Join Date: Nov 2011
Location: Mountains of NH
I love watching herd dynamics be it goats, cows, horses or a flock of hens.
I don't breed(except a few chickens), have only had one cow but I could watch my small herd of horses interact all day.
Used to have a QH gelding who was gelded at 5 or 6 yrs old, he remained kinda studly well into advanced old age. Pretty much anything except produce a foal. When a predator would approach his band of mares the pony would choose direction of travel and old King would bring up the rear making sure the fillies would continue out of harms way. Really the pony mare was in charge but he was the one that made a lot of show and bluster so you noticed him more. A late gelded donkey would also drop back and do a rather in-depth analysis of the situation.
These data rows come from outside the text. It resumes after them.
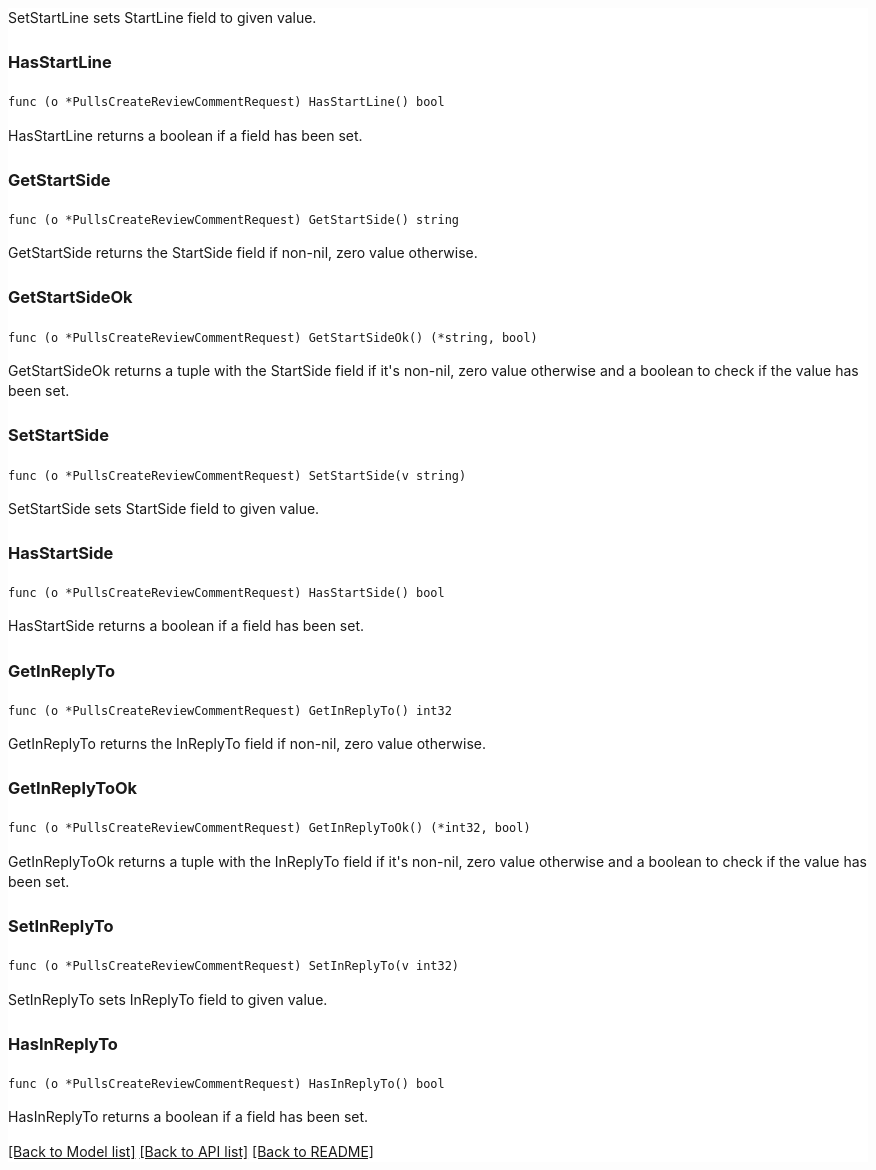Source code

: SetStartLine sets StartLine field to given value.

### HasStartLine

`func (o *PullsCreateReviewCommentRequest) HasStartLine() bool`

HasStartLine returns a boolean if a field has been set.

### GetStartSide

`func (o *PullsCreateReviewCommentRequest) GetStartSide() string`

GetStartSide returns the StartSide field if non-nil, zero value otherwise.

### GetStartSideOk

`func (o *PullsCreateReviewCommentRequest) GetStartSideOk() (*string, bool)`

GetStartSideOk returns a tuple with the StartSide field if it's non-nil, zero value otherwise
and a boolean to check if the value has been set.

### SetStartSide

`func (o *PullsCreateReviewCommentRequest) SetStartSide(v string)`

SetStartSide sets StartSide field to given value.

### HasStartSide

`func (o *PullsCreateReviewCommentRequest) HasStartSide() bool`

HasStartSide returns a boolean if a field has been set.

### GetInReplyTo

`func (o *PullsCreateReviewCommentRequest) GetInReplyTo() int32`

GetInReplyTo returns the InReplyTo field if non-nil, zero value otherwise.

### GetInReplyToOk

`func (o *PullsCreateReviewCommentRequest) GetInReplyToOk() (*int32, bool)`

GetInReplyToOk returns a tuple with the InReplyTo field if it's non-nil, zero value otherwise
and a boolean to check if the value has been set.

### SetInReplyTo

`func (o *PullsCreateReviewCommentRequest) SetInReplyTo(v int32)`

SetInReplyTo sets InReplyTo field to given value.

### HasInReplyTo

`func (o *PullsCreateReviewCommentRequest) HasInReplyTo() bool`

HasInReplyTo returns a boolean if a field has been set.


[[Back to Model list]](../README.md#documentation-for-models) [[Back to API list]](../README.md#documentation-for-api-endpoints) [[Back to README]](../README.md)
Sometimes he would stay and back up the QH, sometimes he would leave town with the mares (bears). If it was a coyote the donkey would command the attack. Either way the QH almost alway fell into the expendable position. Without him knowing it the donk would set him up as a distraction and swing in for what he meant to be a kill. Sometimes the donkey would intentionally run a young coyote into the electric fence. The donkey would obviously be smiling as the young canine went screaming back into the woods.
Since the donkey passed I've pretty much given up trying to keep goats and chickens. I had a goat taken out by coyotes a couple of years ago. Was a big dairy buck with huge recurving horns but very old. I could see where the QH actually attempted a rescue by the tracks in the mud and torn up grass but he was too late. Knowing old King it probably took him too long to work up real courage and dive in.
Not mare and foal but my pony mare raised a goat. Bambi was just barely weaned when I got her and the pony took to caring for her. Would groom and protect her like it was her own. I still had to do a little bottle feeding but the pony did the rest. Goat actually had an alpha position in my little horse herd because of it when she grew up. 2nd in command a nubian goat. That goat in turn raised a 4 day old jersey calf I was given. Sammy Sirloin didn't stick around long enough for an official position in the pack but I often wonder what would have happened. I actually sold him to somebody down the road. Knew I wouldn't have been able to use him for the original intended purpose. Plus he was still trying to nurse on the goat who had 2 kids of her own and he was getting way too big too fast. No more cows. Learned that real fast.